Revelstoke Mountain Resort
Distance from Calgary: 400km, four and a half – five hour drive
Last but certainly not least, Revelstoke (“Revy”) is without a doubt, the best skiing near Calgary. A four and half – five hour drive (and often in poor conditions) is a bit of a long haul for a weekend but if Revelstoke was closer to Calgary we’d be there all the time. It’s arguably the best skiing in Canada, North America, or maybe even the world. Seriously, Revelstoke is that good.
Stats-wise, Revy boasts the highest vertical drop (1713m) in North America, an unreal 14m of annual snowfall, 13 gladed areas and big, steep terrain. Revelstoke has a large area accessible only by heli-skiing operators and cat skiing. It also hosts the Freeskiing World Tour’s Canadian Championship annually, a testament to its big mountain terrain. Views of the Columbia River below on bluebird days are a sight to behold and offer an excuse to take a breather on the long, leg-burning runs.
The drive from Calgary, unfortunately, is a long one and can be a bit treacherous but the tremendous skiing is well worth the effort.

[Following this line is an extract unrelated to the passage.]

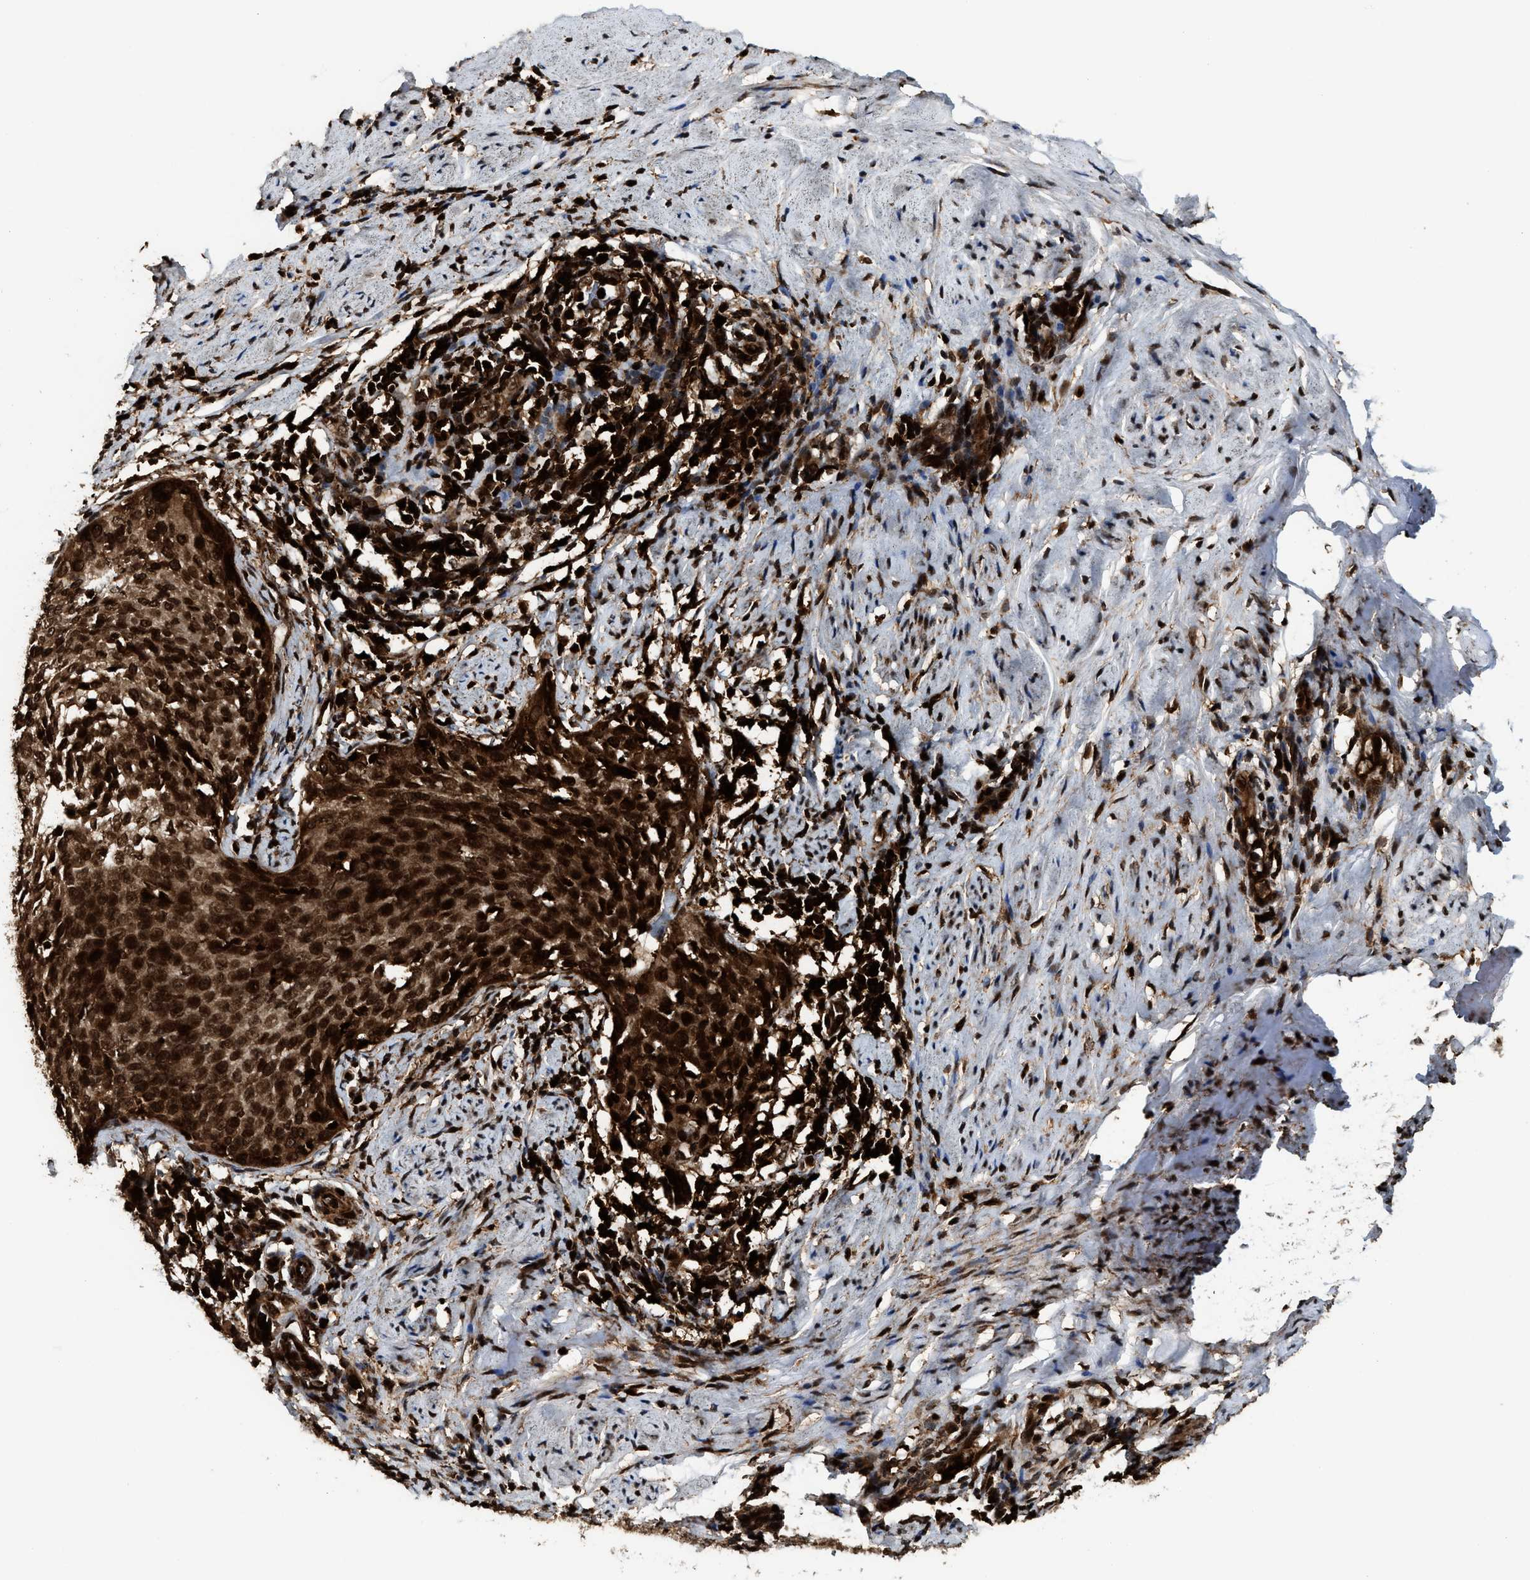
{"staining": {"intensity": "strong", "quantity": ">75%", "location": "cytoplasmic/membranous,nuclear"}, "tissue": "cervical cancer", "cell_type": "Tumor cells", "image_type": "cancer", "snomed": [{"axis": "morphology", "description": "Squamous cell carcinoma, NOS"}, {"axis": "topography", "description": "Cervix"}], "caption": "This is an image of IHC staining of cervical squamous cell carcinoma, which shows strong expression in the cytoplasmic/membranous and nuclear of tumor cells.", "gene": "MDM2", "patient": {"sex": "female", "age": 51}}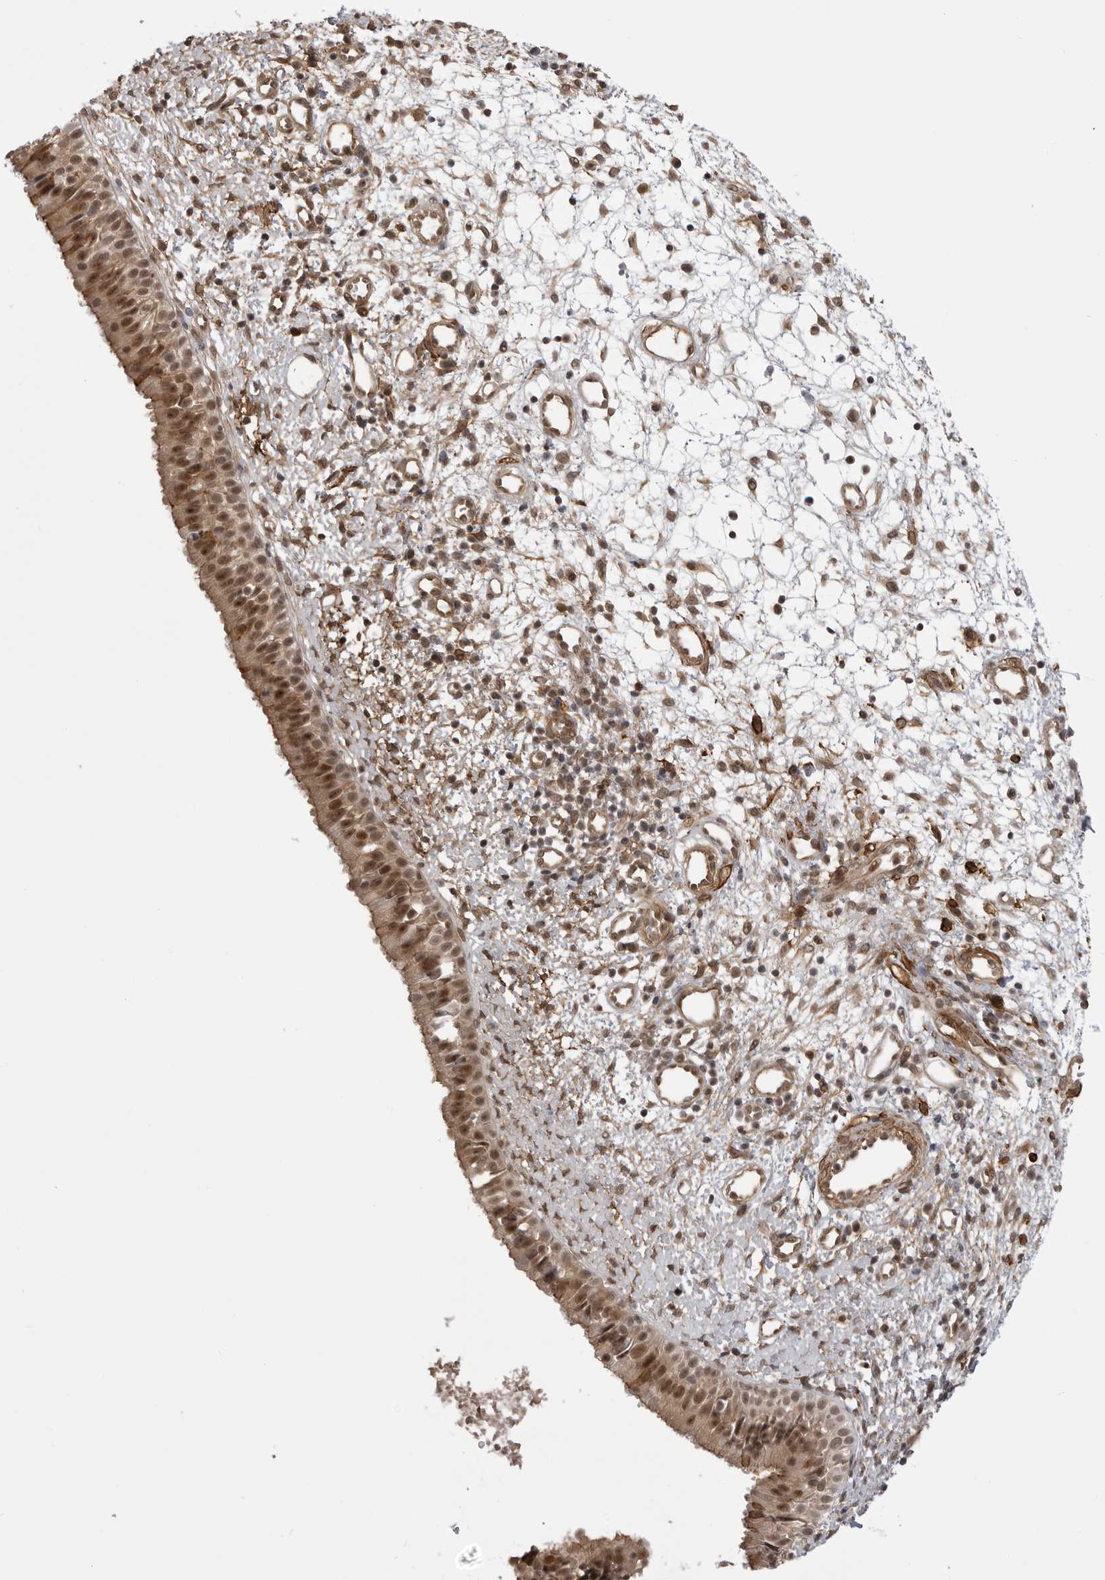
{"staining": {"intensity": "moderate", "quantity": ">75%", "location": "cytoplasmic/membranous,nuclear"}, "tissue": "nasopharynx", "cell_type": "Respiratory epithelial cells", "image_type": "normal", "snomed": [{"axis": "morphology", "description": "Normal tissue, NOS"}, {"axis": "topography", "description": "Nasopharynx"}], "caption": "This micrograph reveals normal nasopharynx stained with immunohistochemistry to label a protein in brown. The cytoplasmic/membranous,nuclear of respiratory epithelial cells show moderate positivity for the protein. Nuclei are counter-stained blue.", "gene": "SORBS1", "patient": {"sex": "male", "age": 22}}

Heavy snowfall can lead to the highway closures for avalanche clearing along Rogers Pass which may lead you to get “Revelstuck”, but is that really a bad thing?
Food at Revy isn’t too bad but we’ll typically pack a lunch and instead spead our money at the fun pubs and restaurants in town for some delightful après. We recommend the Village Idiot for their chairs made out of old skis and massive piles of nachos but be prepared to wait for a table.
Calgary, Base Camp for the Rockies
There isn’t a lot of bad skiing near Calgary. We’re fortunate to be close enough to day trip to a wide variety of resorts that each offer a slightly different experience. For those that are willing to drive a bit further or aiming for a weekend away, your options expand to some seriously great ski resorts.
People come from all over the world to check out these ski resorts and we’re certainly privileged to have them so close. Whether you’re looking to cruise the groomers, rip through the trees, or drop into a bowl of champagne powder, these resorts have it all. See you at the bar for some Après-Ski!